“Una marca personal no debería hacernos sentir menos humanos. Si el costo de parecer exitosos es dejar de ser nosotros mismos, entonces estamos perdiendo más de lo que ganamos. ”.
Estoy cansado de las marcas personales. Lo digo sin rodeos. Estoy cansado de ver cómo amigos, colegas y conocidos se esfuerzan por mostrarse como profesionales exitosos, casi impecables. Sus perfiles ya no reflejan quiénes son, sino a quiénes quieren parecerse. Y eso los vuelve aburridos, genéricos.
Muchos de ellos son abogados, como yo. Y entiendo por qué lo hacen. Hoy la presencia digital importa. El networking es clave. Tener una marca personal sólida puede abrir puertas. Lo entiendo. Pero eso no justifica el nivel de artificio al que han llegado. Viven más pendientes de cómo se ven que de quiénes son. Y lo peor: muchos ya no parecen disfrutar ni sus redes ni sus vidas. Parecen estar atrapados en un personaje que deben sostener todos los días.
Lo más preocupante es que este fenómeno no se limita a quienes ya llevan años en el ejercicio profesional. También lo veo en recién graduados que, antes de tener una experiencia real que mostrar, ya están ocupados fabricando una imagen pulida, corporativa y muchas veces genérica. Siguen fórmulas, repiten frases hechas, copian estilos visuales de influencers profesionales. No comparten lo que están viviendo, sino lo que creen que deberían aparentar para ser tomados en serio. La marca personal se volvió, para muchos, una especie de disfraz de madurez prematura.

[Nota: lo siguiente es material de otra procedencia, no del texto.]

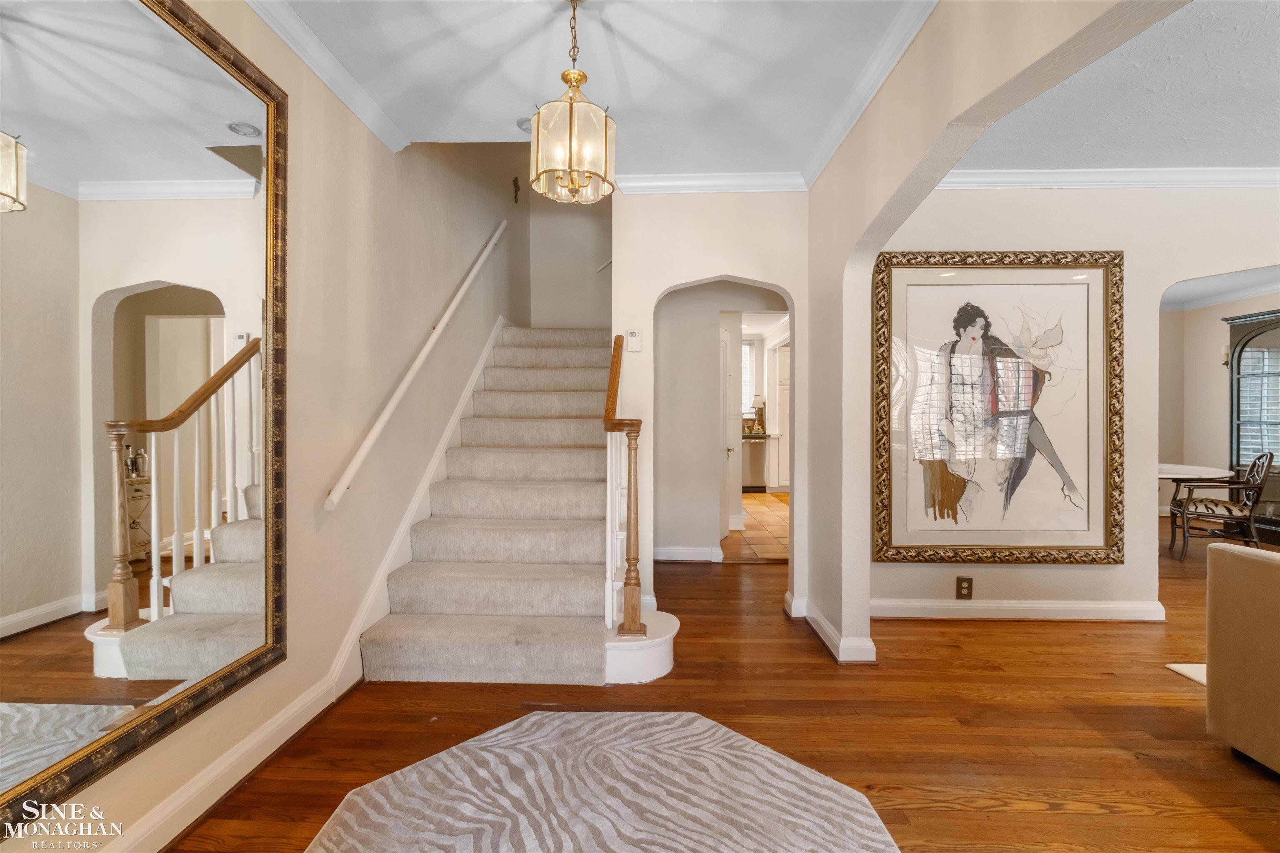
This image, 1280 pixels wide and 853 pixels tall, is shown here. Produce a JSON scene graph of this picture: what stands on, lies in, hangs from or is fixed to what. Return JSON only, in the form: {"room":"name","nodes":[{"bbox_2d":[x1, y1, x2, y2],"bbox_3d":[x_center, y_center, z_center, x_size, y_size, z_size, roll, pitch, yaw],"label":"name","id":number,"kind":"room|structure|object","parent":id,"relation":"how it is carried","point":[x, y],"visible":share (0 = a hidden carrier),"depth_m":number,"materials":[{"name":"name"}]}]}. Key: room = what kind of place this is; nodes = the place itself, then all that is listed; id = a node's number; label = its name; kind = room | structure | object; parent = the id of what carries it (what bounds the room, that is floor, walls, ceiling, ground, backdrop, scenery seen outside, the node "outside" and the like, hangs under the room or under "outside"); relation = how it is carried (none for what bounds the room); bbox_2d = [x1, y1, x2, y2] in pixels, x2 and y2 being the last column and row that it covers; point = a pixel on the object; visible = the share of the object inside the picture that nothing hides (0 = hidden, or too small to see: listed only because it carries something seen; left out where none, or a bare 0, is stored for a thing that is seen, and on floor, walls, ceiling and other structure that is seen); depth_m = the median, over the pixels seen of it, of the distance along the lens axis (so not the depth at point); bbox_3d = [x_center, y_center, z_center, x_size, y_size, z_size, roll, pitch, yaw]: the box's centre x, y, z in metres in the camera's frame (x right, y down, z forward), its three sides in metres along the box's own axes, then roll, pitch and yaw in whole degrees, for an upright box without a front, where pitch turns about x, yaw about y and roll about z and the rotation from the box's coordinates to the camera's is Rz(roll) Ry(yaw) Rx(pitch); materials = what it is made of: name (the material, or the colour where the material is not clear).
{"room":"entryway","nodes":[
{"label":"entryway","id":0,"kind":"room"},
{"bbox_2d":[1,0,530,852],"bbox_3d":[-1.381,-1.325,2.221,0.146,5.037,7.521,0,0,2],"label":"left wall","id":1,"kind":"structure","parent":0,"point":[376,145],"depth_m":2.42,"materials":[{"name":"beige paint"}]},
{"bbox_2d":[0,0,287,838],"bbox_3d":[-1.340,-0.187,1.271,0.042,2.057,1.441,0,0,2],"label":"wall mirror","id":2,"kind":"object","parent":1,"relation":"attached to","point":[206,135],"visible":1,"depth_m":1.39,"materials":[{"name":"mirror"}]},
{"bbox_2d":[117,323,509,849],"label":"baseboard","id":3,"kind":"structure","parent":1,"relation":"attached to","point":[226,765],"depth_m":2.05,"materials":[{"name":"white paint"}]},
{"bbox_2d":[244,0,409,153],"bbox_3d":[-1.315,-1.466,0.809,0.086,0.085,4.297,0,0,2],"label":"crown molding","id":4,"kind":"structure","parent":1,"relation":"attached to","point":[366,118],"depth_m":2.18,"materials":[{"name":"white paint"}]},
{"bbox_2d":[322,221,506,511],"bbox_3d":[-1.238,-0.709,3.489,0.108,2.004,2.751,0,0,2],"label":"handrail","id":5,"kind":"object","parent":1,"relation":"attached to","point":[489,247],"visible":0.95,"depth_m":2.74,"materials":[{"name":"white wood"}]},
{"bbox_2d":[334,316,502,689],"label":"stair skirt board","id":6,"kind":"object","parent":1,"relation":"attached to","point":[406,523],"visible":0.62,"depth_m":2.93,"materials":[{"name":"white paint"}]},
{"bbox_2d":[511,175,521,203],"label":"wall sculpture","id":7,"kind":"object","parent":1,"relation":"attached to","point":[514,180],"visible":0.98,"depth_m":5.18,"materials":[{"name":"brown metal"}]},
{"bbox_2d":[522,179,612,331],"bbox_3d":[-0.562,-1.454,5.592,1.259,4.861,0.149,0,0,2],"label":"stairwell back wall","id":8,"kind":"structure","parent":0,"point":[574,247],"depth_m":5.54,"materials":[{"name":"paint"}]},
{"bbox_2d":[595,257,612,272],"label":"handrail","id":9,"kind":"object","parent":8,"relation":"attached to","point":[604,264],"visible":0.33,"depth_m":5.30,"materials":[{"name":"white wood"}]},
{"bbox_2d":[261,0,926,179],"bbox_3d":[-0.031,-1.552,1.102,2.997,0.144,4.880,0,0,2],"label":"ceiling","id":10,"kind":"structure","parent":0,"point":[492,110],"depth_m":2.22,"materials":[{"name":"white paint"}]},
{"bbox_2d":[515,116,531,131],"bbox_3d":[-0.545,-1.517,2.703,0.164,0.037,0.158,0,0,2],"label":"recessed light","id":11,"kind":"object","parent":10,"relation":"in","point":[524,123],"visible":0.5,"depth_m":2.68,"materials":[{"name":"white"}]},
{"bbox_2d":[529,0,616,205],"bbox_3d":[-0.230,-1.158,1.861,0.306,0.715,0.303,0,0,2],"label":"pendant light","id":12,"kind":"object","parent":10,"relation":"hanging from","point":[579,81],"visible":1,"depth_m":1.80,"materials":[{"name":"gold"}]},
{"bbox_2d":[613,188,809,624],"bbox_3d":[0.458,-0.198,3.346,1.252,2.751,0.152,0,0,2],"label":"arch wall","id":13,"kind":"structure","parent":0,"point":[787,282],"depth_m":3.29,"materials":[{"name":"white paint"}]},
{"bbox_2d":[625,329,642,351],"bbox_3d":[-0.037,-0.531,3.322,0.086,0.129,0.028,0,0,2],"label":"thermostat","id":14,"kind":"object","parent":13,"relation":"attached to","point":[632,337],"visible":0.99,"depth_m":3.31,"materials":[{"name":"white plastic"}]},
{"bbox_2d":[609,170,807,193],"bbox_3d":[0.428,-1.483,3.246,1.204,0.090,0.075,0,0,2],"label":"crown molding","id":15,"kind":"structure","parent":13,"relation":"attached to","point":[682,182],"depth_m":3.24,"materials":[{"name":"white paint"}]},
{"bbox_2d":[654,281,782,559],"bbox_3d":[0.816,-0.189,4.667,1.902,2.662,0.137,0,0,2],"label":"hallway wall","id":16,"kind":"structure","parent":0,"point":[707,346],"depth_m":4.63,"materials":[{"name":"paint"}]},
{"bbox_2d":[653,545,724,562],"bbox_3d":[0.252,1.094,4.543,0.867,0.112,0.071,0,0,2],"label":"baseboard","id":17,"kind":"structure","parent":16,"relation":"attached to","point":[680,551],"depth_m":4.55,"materials":[{"name":"white paint"}]},
{"bbox_2d":[718,325,734,543],"bbox_3d":[0.758,0.098,5.021,0.111,2.076,0.740,0,0,22],"label":"door","id":18,"kind":"structure","parent":16,"relation":"in","point":[722,536],"depth_m":5.18,"materials":[{"name":"white paint"}]},
{"bbox_2d":[166,520,1279,852],"bbox_3d":[2.827,1.227,2.314,9.119,0.099,8.644,0,0,2],"label":"wood floor","id":19,"kind":"structure","parent":0,"point":[1058,817],"depth_m":2.09,"materials":[{"name":"brown wood"}]},
{"bbox_2d":[354,325,676,685],"bbox_3d":[-0.560,-0.031,3.916,1.517,2.393,3.545,0,0,2],"label":"staircase","id":20,"kind":"structure","parent":19,"relation":"on","point":[454,486],"depth_m":3.01,"materials":[{"name":"carpet"}]},
{"bbox_2d":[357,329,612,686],"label":"stair carpet","id":21,"kind":"object","parent":20,"relation":"on","point":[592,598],"visible":0.79,"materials":[{"name":"beige carpet"}]},
{"bbox_2d":[602,339,646,642],"bbox_3d":[-0.078,0.225,2.864,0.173,1.614,0.984,0,0,2],"label":"stair railing","id":22,"kind":"object","parent":20,"relation":"on","point":[612,381],"visible":0.96,"depth_m":2.50,"materials":[{"name":"brown wood"}]},
{"bbox_2d":[303,708,902,852],"bbox_3d":[-0.102,1.165,1.332,1.755,0.012,1.888,0,0,2],"label":"area rug","id":23,"kind":"object","parent":19,"relation":"on","point":[722,730],"visible":1,"depth_m":1.66,"materials":[{"name":"carpet"}]},
{"bbox_2d":[1165,662,1207,684],"bbox_3d":[3.434,1.188,1.929,1.980,0.014,1.722,0,0,2],"label":"rug","id":24,"kind":"object","parent":19,"relation":"on","point":[1191,668],"visible":0.21,"depth_m":2.55,"materials":[{"name":"carpet"}]},
{"bbox_2d":[1157,463,1233,549],"bbox_3d":[4.833,0.779,5.088,1.165,0.750,1.135,0,0,2],"label":"dining table","id":25,"kind":"object","parent":19,"relation":"on","point":[1168,476],"visible":0.45,"depth_m":4.80,"materials":[{"name":"white"}]},
{"bbox_2d":[1166,450,1273,561],"bbox_3d":[5.015,0.671,4.626,0.597,0.974,0.544,0,0,35],"label":"dining chair","id":26,"kind":"object","parent":19,"relation":"on","point":[1216,506],"visible":0.94,"depth_m":4.53,"materials":[{"name":"brown wood"}]},
{"bbox_2d":[1204,540,1279,776],"bbox_3d":[2.555,0.783,0.876,0.982,0.816,2.348,0,0,2],"label":"sofa","id":27,"kind":"object","parent":19,"relation":"on","point":[1248,561],"visible":0.99,"depth_m":1.84,"materials":[{"name":"beige fabric"}]},
{"bbox_2d":[1222,307,1279,543],"bbox_3d":[6.531,0.017,5.316,0.524,2.262,1.068,0,0,2],"label":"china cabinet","id":28,"kind":"object","parent":19,"relation":"on","point":[1233,327],"visible":0.85,"depth_m":5.52,"materials":[{"name":"wood"}]},
{"bbox_2d":[741,336,755,415],"bbox_3d":[1.474,-0.812,9.074,1.003,1.359,0.082,0,0,2],"label":"kitchen window","id":29,"kind":"structure","parent":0,"point":[747,346],"depth_m":9.06,"materials":[{"name":"white"}]},
{"bbox_2d":[724,491,788,561],"bbox_3d":[1.306,1.158,6.943,3.407,0.095,4.931,0,0,2],"label":"tile floor","id":30,"kind":"structure","parent":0,"point":[750,501],"depth_m":5.76,"materials":[{"name":"tile"}]},
{"bbox_2d":[740,436,767,491],"bbox_3d":[1.721,0.629,8.664,0.570,0.858,0.635,0,0,2],"label":"dishwasher","id":31,"kind":"object","parent":30,"relation":"on","point":[757,481],"visible":0.58,"depth_m":8.38,"materials":[{"name":"silver metal"}]},
{"bbox_2d":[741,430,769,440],"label":"countertop","id":32,"kind":"structure","parent":31,"relation":"on","point":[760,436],"depth_m":8.38,"materials":[{"name":"stone"}]},
{"bbox_2d":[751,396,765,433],"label":"table lamp","id":33,"kind":"object","parent":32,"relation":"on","point":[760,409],"visible":0.86,"depth_m":8.64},
{"bbox_2d":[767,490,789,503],"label":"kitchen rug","id":34,"kind":"object","parent":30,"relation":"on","point":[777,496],"visible":0.28,"depth_m":8.13,"materials":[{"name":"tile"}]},
{"bbox_2d":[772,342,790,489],"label":"kitchen cabinet","id":35,"kind":"object","parent":30,"relation":"on","point":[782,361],"visible":0.29,"depth_m":8.56,"materials":[{"name":"white paint"}]},
{"bbox_2d":[807,0,1193,664],"bbox_3d":[1.152,-0.173,1.237,0.157,2.729,4.157,0,0,2],"label":"arched wall","id":36,"kind":"structure","parent":0,"point":[973,123],"depth_m":2.41,"materials":[{"name":"beige paint"}]},
{"bbox_2d":[787,594,878,664],"bbox_3d":[1.034,1.130,2.982,0.231,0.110,0.913,0,0,2],"label":"baseboard","id":37,"kind":"structure","parent":36,"relation":"attached to","point":[825,625],"depth_m":2.74,"materials":[{"name":"white paint"}]},
{"bbox_2d":[801,0,938,188],"bbox_3d":[0.956,-1.456,0.974,0.082,0.088,4.682,0,0,2],"label":"crown molding","id":38,"kind":"structure","parent":36,"relation":"attached to","point":[830,150],"depth_m":2.25,"materials":[{"name":"white paint"}]},
{"bbox_2d":[871,182,1279,624],"bbox_3d":[3.432,-0.193,3.266,4.531,2.744,0.136,0,0,2],"label":"wall","id":39,"kind":"structure","parent":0,"point":[1098,573],"depth_m":3.22,"materials":[{"name":"paint"}]},
{"bbox_2d":[956,575,972,598],"bbox_3d":[1.947,0.970,3.202,0.077,0.130,0.009,0,0,2],"label":"wall outlet","id":40,"kind":"object","parent":39,"relation":"attached to","point":[965,588],"visible":0.99,"depth_m":3.20,"materials":[{"name":"brown plastic"}]},
{"bbox_2d":[872,250,1124,561],"bbox_3d":[2.133,-0.117,3.197,1.441,1.862,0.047,0,0,2],"label":"framed picture","id":41,"kind":"object","parent":39,"relation":"attached to","point":[965,339],"visible":1,"depth_m":3.19},
{"bbox_2d":[870,597,1164,621],"bbox_3d":[2.203,1.112,3.224,2.143,0.107,0.022,0,0,2],"label":"baseboard","id":42,"kind":"structure","parent":39,"relation":"attached to","point":[1055,605],"depth_m":3.22,"materials":[{"name":"white paint"}]},
{"bbox_2d":[933,166,1279,188],"bbox_3d":[3.090,-1.473,3.117,3.794,0.091,0.104,0,0,2],"label":"crown molding","id":43,"kind":"structure","parent":39,"relation":"attached to","point":[1178,177],"depth_m":3.16,"materials":[{"name":"white paint"}]},
{"bbox_2d":[953,0,1279,174],"bbox_3d":[3.098,-1.531,1.420,4.192,0.116,4.045,0,0,2],"label":"living room ceiling","id":44,"kind":"structure","parent":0,"point":[1268,160],"depth_m":2.47,"materials":[{"name":"white paint"}]},
{"bbox_2d":[1157,290,1279,522],"bbox_3d":[6.834,-0.201,5.052,0.171,2.729,4.190,0,0,2],"label":"far room wall","id":45,"kind":"structure","parent":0,"point":[1221,329],"depth_m":6.48,"materials":[{"name":"paint"}]},
{"bbox_2d":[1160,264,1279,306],"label":"dining room ceiling","id":46,"kind":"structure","parent":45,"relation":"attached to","point":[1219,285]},
{"bbox_2d":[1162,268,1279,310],"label":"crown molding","id":47,"kind":"structure","parent":45,"relation":"attached to","point":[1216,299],"depth_m":6.23,"materials":[{"name":"white paint"}]},
{"bbox_2d":[1219,345,1229,368],"bbox_3d":[6.642,-0.782,6.018,0.140,0.278,0.142,0,0,2],"label":"wall sconce","id":48,"kind":"object","parent":45,"relation":"attached to","point":[1226,359],"visible":0.52,"depth_m":6.02,"materials":[{"name":"metal"}]}
]}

Es curioso. Algunos amigos de universidad ahora se dedican a dar asesorías y coaching para construir marcas personales. Enseñan cómo verse creíbles, cómo parecer expertos, cómo sonar seguros. Pero en el proceso, todo se vuelve repetido, impersonal. Veo sus perfiles y parece que todos fueran la misma persona. Como si quisieran parecerse a Harvey Specter, el abogado perfecto de una serie de televisión.
No tengo nada contra la idea de una marca personal. No me opongo a que alguien quiera posicionarse como profesional en redes sociales. Pero hay un límite. Una cosa es mostrar lo que uno hace. Otra es intentar convertirse en un personaje idealizado que ni siquiera existe. No somos corporativos 24/7. También somos personas que se frustran, que tienen sueños raros, que se ríen fuerte, que lloran a veces sin motivo, que viajan, que se caen y vuelven a empezar.
Y esto no es solo una observación estética. Hay un costo emocional. Vivir editando cada aspecto de la vida para parecer más profesional agota. La presión por mantener una imagen perfecta genera ansiedad. El miedo constante a ser juzgados por mostrarse tal cual son, los vuelve inseguros. Muchas de esas marcas personales no son más que formas de autoprotección: “Si muestro solo lo bueno, nadie podrá atacarme”.
PuroMarketing le puso nombre a esto: fatiga de identidad digital. Y tiene sentido. Estar conectados todo el tiempo, cuidando cada palabra, eligiendo cada foto, soportando algoritmos que invisibilizan lo genuino… eso pasa factura. Lo que empezó como una herramienta de visibilidad se vuelve, poco a poco, una fuente de desgaste.
En LinkedIn se da una paradoja muy clara. Hay personas que incluso generan versiones con inteligencia artificial de su propio rostro porque su cara real no es lo suficientemente “corporativa”. ¿En serio tenemos que parecernos a una foto generada por máquina para que nos tomen en serio?
Tal vez este sea el fondo de la cuestión: estamos sacrificando lo que nos hace humanos en nombre de una imagen profesional. Nos convencimos de que ser auténticos nos hace menos creíbles, cuando en realidad es lo contrario. Mostrar lo que somos —con errores, emociones y matices— es lo que nos da profundidad y valor.
Una marca personal no debería hacernos sentir menos humanos. Debería ayudarnos a conectar mejor, no a actuar más. Si el costo de parecer exitosos es dejar de ser nosotros mismos, entonces estamos perdiendo más de lo que ganamos.